Work required:
Pull out the part of the synthetic options text between "In December 2021, the" and "a retention period.", inclusive, word for word.

Text passage:
=== Section Start ===
In December 2021, the Board approved the grant of 1,280,000 synthetic options to employees and board members according to the rules of the Company's synthetic option scheme approved on December 7, 2021. The synthetic options have a five year term expiring in December 2026. The vesting period is 12 months for the first 27.5% of options, 24 months for the next 27.5% of options and 36 months for the final 45% of options. The exercise price is NOK 71, which shall increase by NOK 5 on each of December 7, 2023, and December 7, 2024, and will further be adjusted for any distribution of dividends made before the relevant synthetic options are exercised. The synthetic options will be settled in cash based on the difference between the market price of the Company's shares and the exercise price on the date of exercise. The synthetic options are not subject to a retention period.
=== Section End ===
Provided material:
=== Section Start ===
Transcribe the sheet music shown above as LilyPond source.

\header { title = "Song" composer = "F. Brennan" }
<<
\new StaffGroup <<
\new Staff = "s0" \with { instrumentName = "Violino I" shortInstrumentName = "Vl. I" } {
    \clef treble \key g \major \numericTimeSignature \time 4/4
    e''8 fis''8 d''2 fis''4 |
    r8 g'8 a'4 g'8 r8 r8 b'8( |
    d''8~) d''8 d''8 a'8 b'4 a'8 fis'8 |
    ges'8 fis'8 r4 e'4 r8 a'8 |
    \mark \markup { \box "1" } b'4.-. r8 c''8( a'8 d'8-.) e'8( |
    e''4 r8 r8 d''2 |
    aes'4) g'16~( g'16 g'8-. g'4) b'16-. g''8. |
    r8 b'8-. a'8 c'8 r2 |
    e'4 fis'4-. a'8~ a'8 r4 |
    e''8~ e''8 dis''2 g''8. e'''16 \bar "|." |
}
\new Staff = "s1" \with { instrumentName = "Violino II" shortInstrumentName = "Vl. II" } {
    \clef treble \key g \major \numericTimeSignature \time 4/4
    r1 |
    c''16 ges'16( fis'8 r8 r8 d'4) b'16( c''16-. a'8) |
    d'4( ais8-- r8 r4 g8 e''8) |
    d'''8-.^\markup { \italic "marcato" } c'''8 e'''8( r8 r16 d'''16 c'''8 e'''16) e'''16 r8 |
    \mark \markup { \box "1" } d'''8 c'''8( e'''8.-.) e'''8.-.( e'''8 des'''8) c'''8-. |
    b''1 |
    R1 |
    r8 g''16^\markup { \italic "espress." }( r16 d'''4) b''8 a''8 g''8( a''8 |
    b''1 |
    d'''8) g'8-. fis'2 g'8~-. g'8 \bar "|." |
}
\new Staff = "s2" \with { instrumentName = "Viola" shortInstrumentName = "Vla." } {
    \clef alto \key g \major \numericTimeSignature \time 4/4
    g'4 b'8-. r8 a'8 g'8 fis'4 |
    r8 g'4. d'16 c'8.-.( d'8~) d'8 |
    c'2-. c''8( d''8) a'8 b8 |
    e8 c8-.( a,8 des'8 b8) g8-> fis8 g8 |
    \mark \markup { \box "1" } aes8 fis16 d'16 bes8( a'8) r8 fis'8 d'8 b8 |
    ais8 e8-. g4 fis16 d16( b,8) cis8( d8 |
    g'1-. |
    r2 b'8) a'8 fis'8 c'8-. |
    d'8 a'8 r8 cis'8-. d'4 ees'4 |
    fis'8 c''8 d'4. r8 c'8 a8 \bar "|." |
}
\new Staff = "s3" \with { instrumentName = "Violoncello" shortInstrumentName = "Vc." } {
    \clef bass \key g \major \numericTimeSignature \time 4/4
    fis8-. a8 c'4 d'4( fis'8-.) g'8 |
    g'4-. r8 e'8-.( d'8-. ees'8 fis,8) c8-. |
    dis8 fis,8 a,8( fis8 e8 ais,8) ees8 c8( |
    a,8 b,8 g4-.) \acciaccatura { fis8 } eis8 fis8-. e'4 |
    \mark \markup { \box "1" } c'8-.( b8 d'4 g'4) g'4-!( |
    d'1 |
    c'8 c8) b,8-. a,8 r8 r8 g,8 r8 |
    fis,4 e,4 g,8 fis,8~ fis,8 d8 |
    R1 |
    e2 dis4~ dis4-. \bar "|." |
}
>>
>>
=== Section End ===
Answer space:
In December 2021, the Board approved the grant of 1,280,000 synthetic options to employees and board members according to the rules of the Company's synthetic option scheme approved on December 7, 2021. The synthetic options have a five year term expiring in December 2026. The vesting period is 12 months for the first 27.5% of options, 24 months for the next 27.5% of options and 36 months for the final 45% of options. The exercise price is NOK 71, which shall increase by NOK 5 on each of December 7, 2023, and December 7, 2024, and will further be adjusted for any distribution of dividends made before the relevant synthetic options are exercised. The synthetic options will be settled in cash based on the difference between the market price of the Company's shares and the exercise price on the date of exercise. The synthetic options are not subject to a retention period.